Andrei Pidkivka plays the sopilka, a small wooden flute popular in Ukraine, and the pan flute. A classically trained musician from Ukraine, he is perfectly comfortable playing both on a concert stage and on a dance floor. "Well, I have a degree in both, classical and folk music, ethnomusicology as it's called here, from back home in Ukraine,” he says. “I do have a Master's Degree here, in the States. It's something I've been doing for years, since I was, I don't know, seven years of age, I've played folk music and classical music as well,” he says, “so I feel those two types of music are close to my heart, and I can't separate them easily. That's why I'm kind of doing both."

Andrei Pidkivka teaches classical flute, silver flute and the recorder, and plays with a quartet and different symphony orchestras as well as with Harmonia. Alexander Fedoriuk, another Ukrainian and a graduate of the Kiev Conservatory, plays the cimbalom with Harmonia.

Harmonia's singer, Beata Begeniova, came to the United States from Preshov, a city in Eastern Slovakia. Ms Begeniova, a slender, animated blond, lives in Cleveland and spends most of the year touring with the band.

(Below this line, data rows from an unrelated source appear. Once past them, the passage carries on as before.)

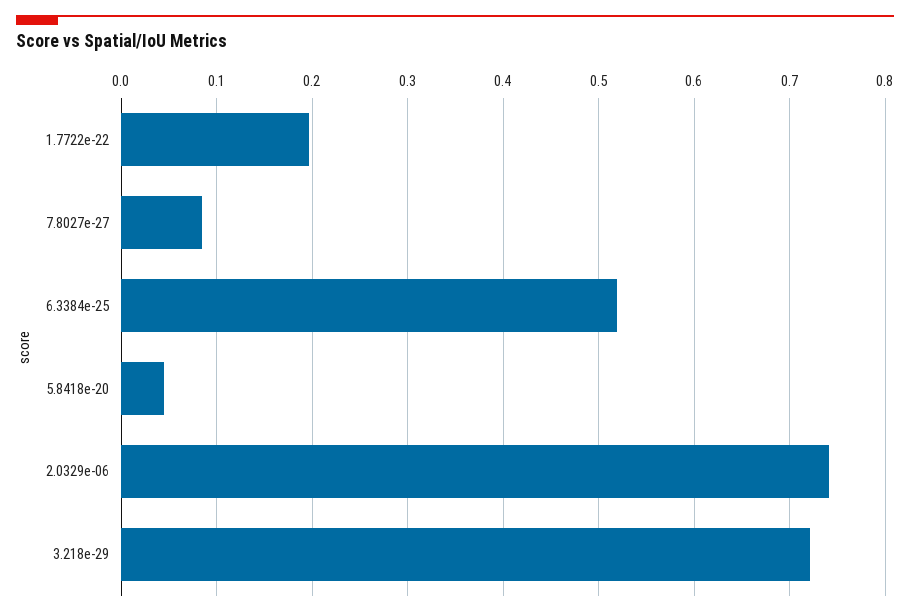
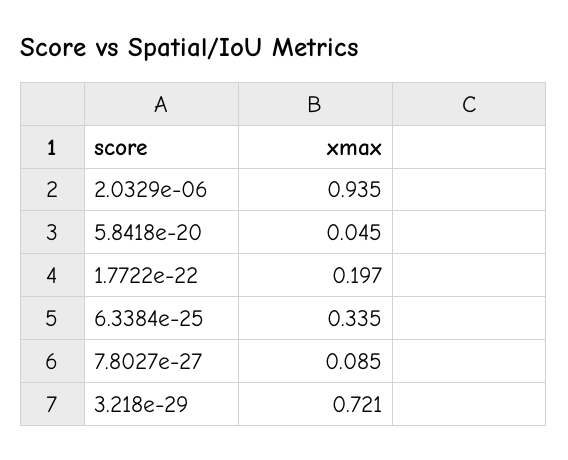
  {
    "1.7722e-22": 0.197,
    "7.8027e-27": 0.085,
-   "6.3384e-25": 0.52,
+   "6.3384e-25": 0.335,
    "5.8418e-20": 0.045,
-   "2.0329e-06": 0.74,
+   "2.0329e-06": 0.935,
    "3.218e-29": 0.721
  }

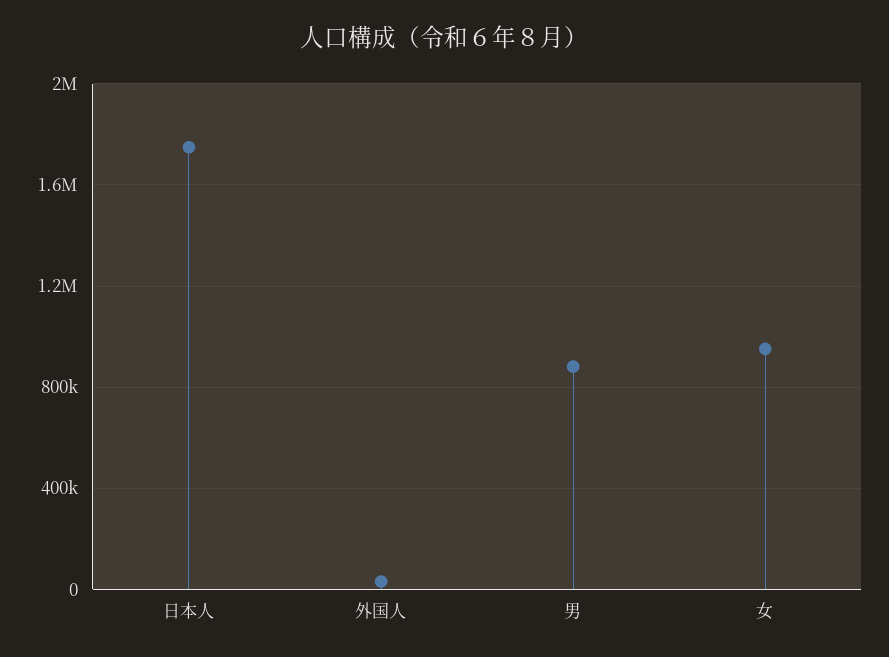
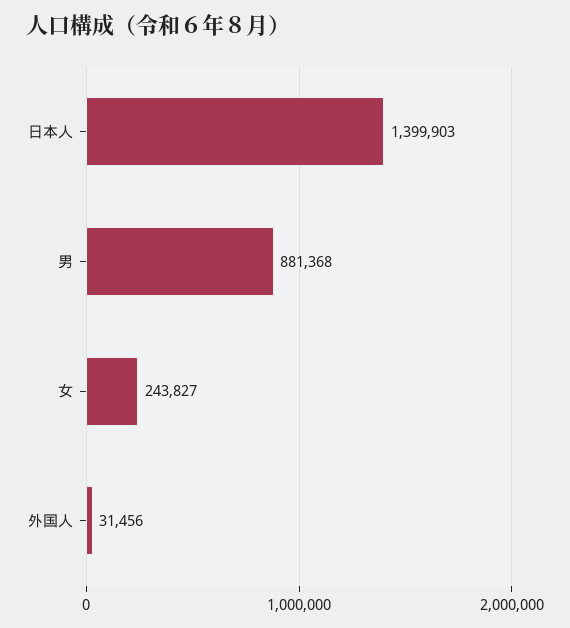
  {
-   "日本人": 1750000,
+   "日本人": 1399903,
    "外国人": 31456,
    "男": 881368,
-   "女": 950000
+   "女": 243827
  }

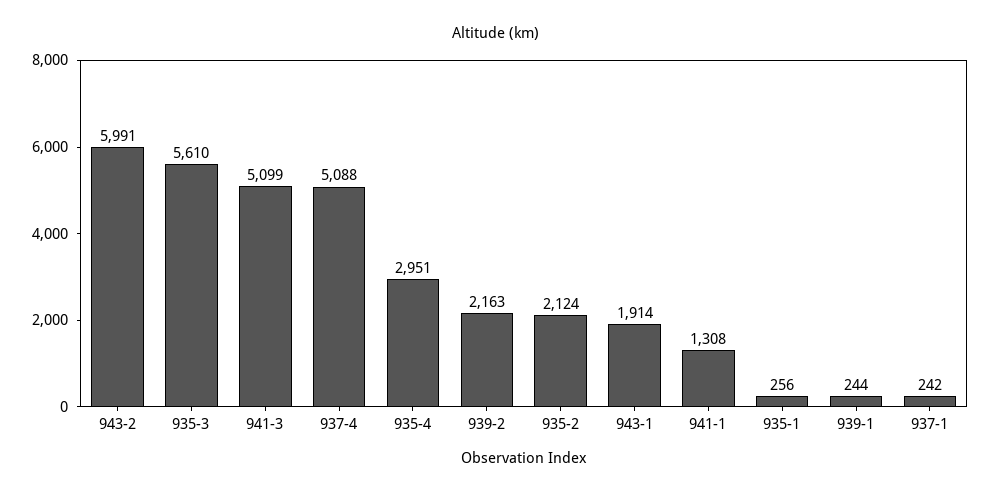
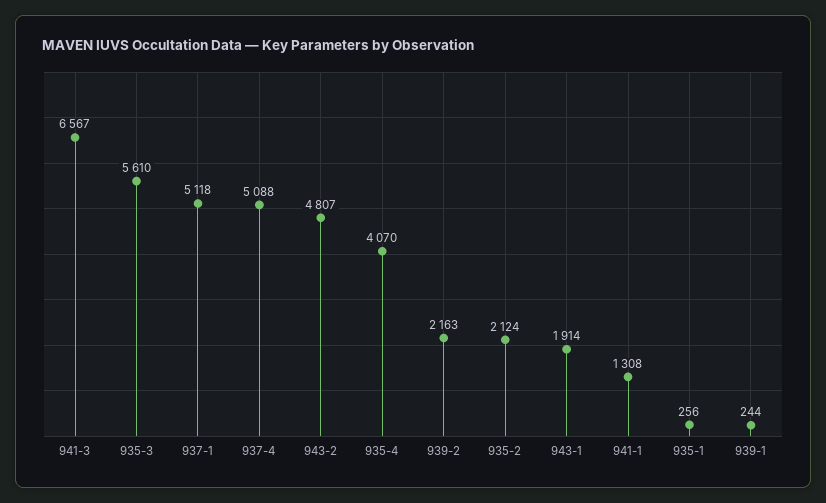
  {
-   "943-2": 5991,
+   "943-2": 4807,
    "935-3": 5610,
-   "941-3": 5099,
+   "941-3": 6567,
    "937-4": 5088,
-   "935-4": 2951,
+   "935-4": 4070,
    "939-2": 2163,
    "935-2": 2124,
    "943-1": 1914,
    "941-1": 1308,
    "935-1": 256,
    "939-1": 244,
-   "937-1": 242
+   "937-1": 5118
  }

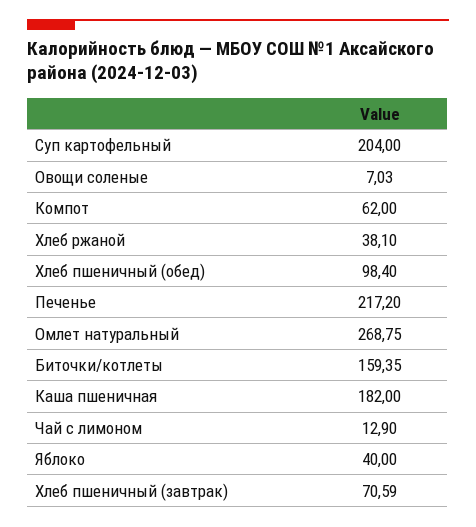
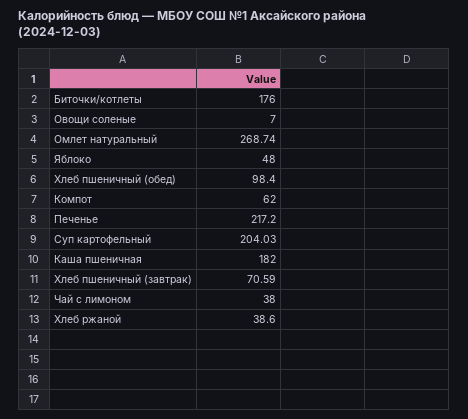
  {
-   "Суп картофельный": 204,
+   "Суп картофельный": 204.03,
-   "Овощи соленые": 7.03,
+   "Овощи соленые": 7,
    "Компот": 62,
-   "Хлеб ржаной": 38.1,
+   "Хлеб ржаной": 38.6,
    "Хлеб пшеничный (обед)": 98.4,
    "Печенье": 217.2,
-   "Омлет натуральный": 268.75,
+   "Омлет натуральный": 268.74,
-   "Биточки/котлеты": 159.35,
+   "Биточки/котлеты": 176,
    "Каша пшеничная": 182,
-   "Чай с лимоном": 12.9,
+   "Чай с лимоном": 38,
-   "Яблоко": 40,
+   "Яблоко": 48,
    "Хлеб пшеничный (завтрак)": 70.59
  }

She says she came to the United States to learn the language and see the country -- and has gotten her wish. "It's a very big country, very different in each state and in each corner of the country,” she says. “I like the freedom of America -- as they say, it's a land of opportunity, and I think it's true. Past six years, I got used to live here. It's hard the first few years when you get here, because it's totally different customs, traditions, people are different. So it's hard to get used to. But once you do, then you're here forever."

With their musicianship and spirit, the members of the band Harmonia give East European motifs a new life on the American cultural scene.